Ünlü oyuncu, Titanik'teki rolü DiCaprio'ya kaptırmaktan memnun

Leonardo DiCaprio, 11 Oscarlı Titanik'te Jack Dawson karakterine hayat verdiğinde 20 yaşındaydı (Paramount Pictures)
Leonardo DiCaprio, 11 Oscarlı Titanik'te Jack Dawson karakterine hayat verdiğinde 20 yaşındaydı (Paramount Pictures)

Ethan Hawke, James Cameron'ın 1997 tarihli efsanevi filmi Titanik'te (Titanic) Jack Dawson rolünün kendisine değil Leonardo DiCaprio'ya gitmiş olmasından memnun.

GQ'ya seçmelerine katıldığı rolle ilgili konuşan Hawke, "Leo o şöhreti benden çok daha iyi idare etti. Adeta bir Beatles üyesi gibiydi" dedi.

O dönemde Ölü Ozanlar Derneği (Dead Poets Society), Gerçekler Acıtır (Reality Bites) ve Gün Doğmadan (Before Sunrise) gibi filmlerle tanınan oyuncu, Kate Winslet'la başrolü paylaşan DiCaprio'nun aksine, romantik dramayla gelen ani ve ve yoğun şöhreti kaldıracak kadar olgun olmadığını söyledi. Titanik, 1912'de batan yolcu gemisinin gerçek hikayesinden uyarlanmıştı.

Film dünya çapında 2,2 milyar dolardan fazla gişe hasılatı elde ederek DiCaprio'yu Sıkıysa Yakala (Catch Me If You Can), Göklerin Hakimi (The Aviator) ve Kanlı Elmas (Blood Diamond) gibi yüksek profilli yapımların yıldızı haline getirdi. Bu filmlerden son ikisiyle DiCaprio, Oscar'a aday gösterildi.

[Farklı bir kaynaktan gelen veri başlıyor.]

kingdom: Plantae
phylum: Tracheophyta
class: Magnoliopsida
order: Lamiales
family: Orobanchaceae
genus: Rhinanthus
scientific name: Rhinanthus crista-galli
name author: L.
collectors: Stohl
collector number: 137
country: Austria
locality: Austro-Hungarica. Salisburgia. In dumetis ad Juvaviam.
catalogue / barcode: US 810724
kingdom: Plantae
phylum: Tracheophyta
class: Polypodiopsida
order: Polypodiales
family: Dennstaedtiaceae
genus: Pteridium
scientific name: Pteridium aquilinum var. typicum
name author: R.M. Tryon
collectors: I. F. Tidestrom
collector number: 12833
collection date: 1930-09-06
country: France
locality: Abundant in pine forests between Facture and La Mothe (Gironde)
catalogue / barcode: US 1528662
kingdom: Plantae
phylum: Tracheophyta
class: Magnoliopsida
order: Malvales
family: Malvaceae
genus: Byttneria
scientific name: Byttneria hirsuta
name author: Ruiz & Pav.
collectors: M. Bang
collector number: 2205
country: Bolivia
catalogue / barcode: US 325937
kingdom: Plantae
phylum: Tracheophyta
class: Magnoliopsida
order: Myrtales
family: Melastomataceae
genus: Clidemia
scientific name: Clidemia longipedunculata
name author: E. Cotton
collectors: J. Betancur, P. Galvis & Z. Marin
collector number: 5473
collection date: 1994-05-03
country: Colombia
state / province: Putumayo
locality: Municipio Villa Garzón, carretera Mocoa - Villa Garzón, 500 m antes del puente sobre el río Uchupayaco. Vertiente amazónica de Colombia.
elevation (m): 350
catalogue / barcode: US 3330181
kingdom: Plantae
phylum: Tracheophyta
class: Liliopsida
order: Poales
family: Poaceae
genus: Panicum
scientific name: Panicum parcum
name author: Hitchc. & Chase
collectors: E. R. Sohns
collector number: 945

Hawke ise aynı dönemde başrolü Uma Thurman'la paylaştığı Gattaca'da, Büyük Umutlar (Great Expectations) ve Hamlet'te rol aldı. Ancak medyanın asıl ilgisini, Gattaca'nın çekimleri sırasında Thurman'la ilişki yaşamaya başlamasıyla gördü:

Magazin basınında yer almak utanç verici. Hakkınızda olumlu şeyler yazsalar bile yine de insanı utandırıyor.

Hawke ve Thurman 1998'de evlendi; aynı yıl kızları Maya dünyaya geldi. 2002'de ise oğulları Levon doğdu. Çift 2005'te boşandı.

Hawke'un kariyeri hiçbir zaman sekteye uğramadı. Sektörde düzenli olarak önemli yapımlarda yer aldı ve 4 kez Oscar'a aday gösterildi.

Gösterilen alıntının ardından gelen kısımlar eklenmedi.